Ağlayamamanın önemli faktörlerinden biri toplumsal kabuller ve yargılardır. Toplumumuzda ağlamak esaslı iştir. Öyle her şeye ağlanmaz. Adabı vardır bir kere. Bir ölenin mi var ağlayabilirsin. Gardiyanlar o gün izindedir. Bizde bu hep böyle bağdaştırılır. Göz yaşı dökmeye değmesi lazımmış gibi. Ve bu kıyas insanları çaresiz bırakır. Duygular bastırılır, mağrur bir gülümseme koyulur yüze. Babanız gözlerini kırpıştırır, önüne bakar. Güçlü durması söylenmiştir ona. Ayıptır. Ve insanlar en rahat cenazede ağlarlar.
Benim nezdimde kültürümüzde ağlama nedenlerinedair kıyas yapılması, ağlama eylemini gözlerde ciddileştirir. Biri ağladığında -hayırdır kimin öldü? derler. Bu şekilde ölüm-ağlama yakıştırması insanların zihninde "bir yakınının ölümünün canlanması ve o kişininde insanların içinde ağlıyorken ki hali" hayali-fantazisi canlandığı kanaatindeyim.(nerden bildiğimi sormayın, öyle bir fantazim olduğundan değil:) Fantazilerde kişi ihtiyacı olduğu bir duygunun doyurulduğu bir sahne hayal eder. Bu şekilde hem yine ağlamak için "gerçek" bir nedenimiz olmuş olur, hemde bu duygu yaşanmış olur.

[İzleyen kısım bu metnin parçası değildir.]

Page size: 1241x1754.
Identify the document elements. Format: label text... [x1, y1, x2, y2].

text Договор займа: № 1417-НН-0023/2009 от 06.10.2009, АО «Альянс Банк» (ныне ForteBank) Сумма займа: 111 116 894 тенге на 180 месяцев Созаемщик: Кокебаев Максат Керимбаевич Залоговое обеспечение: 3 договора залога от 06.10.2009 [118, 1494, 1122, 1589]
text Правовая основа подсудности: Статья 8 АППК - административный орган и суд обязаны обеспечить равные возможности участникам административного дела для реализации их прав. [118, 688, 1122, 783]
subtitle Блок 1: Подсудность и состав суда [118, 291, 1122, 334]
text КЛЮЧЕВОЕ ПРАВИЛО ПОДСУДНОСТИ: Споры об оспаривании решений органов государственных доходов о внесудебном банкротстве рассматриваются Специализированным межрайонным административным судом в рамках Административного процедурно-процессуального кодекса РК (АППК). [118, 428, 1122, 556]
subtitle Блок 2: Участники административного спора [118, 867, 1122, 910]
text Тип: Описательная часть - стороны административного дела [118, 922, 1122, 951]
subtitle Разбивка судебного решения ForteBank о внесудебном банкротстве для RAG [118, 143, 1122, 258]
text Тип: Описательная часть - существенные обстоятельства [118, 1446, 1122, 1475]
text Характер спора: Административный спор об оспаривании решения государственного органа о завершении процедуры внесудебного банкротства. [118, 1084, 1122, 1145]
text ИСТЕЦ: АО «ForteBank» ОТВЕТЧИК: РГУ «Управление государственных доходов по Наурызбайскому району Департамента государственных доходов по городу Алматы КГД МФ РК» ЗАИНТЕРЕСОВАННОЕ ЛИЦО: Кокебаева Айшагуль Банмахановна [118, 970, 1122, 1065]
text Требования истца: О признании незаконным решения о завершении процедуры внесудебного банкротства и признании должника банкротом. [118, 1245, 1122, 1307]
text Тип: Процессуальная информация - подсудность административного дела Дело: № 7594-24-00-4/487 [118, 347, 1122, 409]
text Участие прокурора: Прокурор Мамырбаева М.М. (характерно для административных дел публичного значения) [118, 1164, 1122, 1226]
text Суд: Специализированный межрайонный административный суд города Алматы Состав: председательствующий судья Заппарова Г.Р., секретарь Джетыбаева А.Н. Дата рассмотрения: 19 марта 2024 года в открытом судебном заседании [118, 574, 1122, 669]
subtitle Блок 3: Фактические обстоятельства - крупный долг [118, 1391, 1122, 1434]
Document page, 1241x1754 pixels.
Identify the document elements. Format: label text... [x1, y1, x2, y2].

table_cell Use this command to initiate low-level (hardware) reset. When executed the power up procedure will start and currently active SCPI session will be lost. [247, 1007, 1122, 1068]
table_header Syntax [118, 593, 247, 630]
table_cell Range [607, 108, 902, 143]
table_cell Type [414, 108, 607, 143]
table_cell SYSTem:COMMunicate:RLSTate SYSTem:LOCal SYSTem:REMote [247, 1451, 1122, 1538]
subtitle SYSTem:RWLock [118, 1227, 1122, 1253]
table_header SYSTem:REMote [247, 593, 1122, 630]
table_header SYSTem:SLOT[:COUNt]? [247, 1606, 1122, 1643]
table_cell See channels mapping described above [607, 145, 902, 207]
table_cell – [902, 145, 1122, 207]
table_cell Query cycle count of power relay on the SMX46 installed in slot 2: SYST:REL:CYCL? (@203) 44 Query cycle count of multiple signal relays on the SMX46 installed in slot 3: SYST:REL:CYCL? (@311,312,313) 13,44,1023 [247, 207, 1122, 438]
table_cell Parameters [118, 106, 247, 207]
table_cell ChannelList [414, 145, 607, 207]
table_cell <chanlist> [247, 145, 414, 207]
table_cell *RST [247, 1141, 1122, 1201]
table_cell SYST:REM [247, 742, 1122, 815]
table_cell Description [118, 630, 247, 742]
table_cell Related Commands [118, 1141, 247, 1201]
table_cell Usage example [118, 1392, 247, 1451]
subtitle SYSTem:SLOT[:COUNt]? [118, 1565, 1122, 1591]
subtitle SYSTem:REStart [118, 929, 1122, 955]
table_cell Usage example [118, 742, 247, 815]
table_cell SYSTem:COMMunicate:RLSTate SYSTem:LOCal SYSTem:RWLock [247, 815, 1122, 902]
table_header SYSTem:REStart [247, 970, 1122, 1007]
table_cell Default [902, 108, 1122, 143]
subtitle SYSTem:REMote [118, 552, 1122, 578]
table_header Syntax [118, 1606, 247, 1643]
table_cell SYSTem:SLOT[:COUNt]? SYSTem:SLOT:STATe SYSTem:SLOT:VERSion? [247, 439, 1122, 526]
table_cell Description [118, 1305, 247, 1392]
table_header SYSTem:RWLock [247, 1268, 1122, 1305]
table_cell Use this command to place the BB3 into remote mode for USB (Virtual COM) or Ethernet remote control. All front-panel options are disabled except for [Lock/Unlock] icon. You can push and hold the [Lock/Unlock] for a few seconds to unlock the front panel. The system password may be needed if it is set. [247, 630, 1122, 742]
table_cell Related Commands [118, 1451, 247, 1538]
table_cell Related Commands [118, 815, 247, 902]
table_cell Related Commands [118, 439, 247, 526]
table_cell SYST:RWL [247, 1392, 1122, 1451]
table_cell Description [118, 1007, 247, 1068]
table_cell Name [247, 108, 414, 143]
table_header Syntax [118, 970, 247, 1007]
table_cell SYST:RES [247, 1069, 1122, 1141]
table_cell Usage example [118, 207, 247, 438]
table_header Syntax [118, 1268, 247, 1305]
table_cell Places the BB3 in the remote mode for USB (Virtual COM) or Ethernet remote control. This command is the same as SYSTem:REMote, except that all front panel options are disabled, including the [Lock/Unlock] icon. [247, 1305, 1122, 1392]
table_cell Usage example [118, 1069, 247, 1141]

Tabi kültürel açmazlardan bir yerde kurtulmak gerek. Her duygunun bilinç düzeyinde yaşanması, psikolojik sağlığımız için önem arz etmektedir. Düşüncelerimiz (bana bakıyorlar, utanç verici, ağlamak zayıflıktır, ne derler) duygularımızın önüne geçmesine izin vermemek, zamanla sizi (bizi- hepimizi) duygusal olarak bazı ketlenmelere ve hissizliğe neden olabiliyor. O yüzden ağlama isteğiniz geldiğinde gözünüze toz kaçmadı, ya da yemek boğazınıza takılmadı, göz yaşlarınız düşüncelerinize takıldı. Evet söylemesi kolay görünebilir. Ancak asıl ağlamak güçlülük belirtisidir.. Duygusal güçlülüğünüzün belirtisi.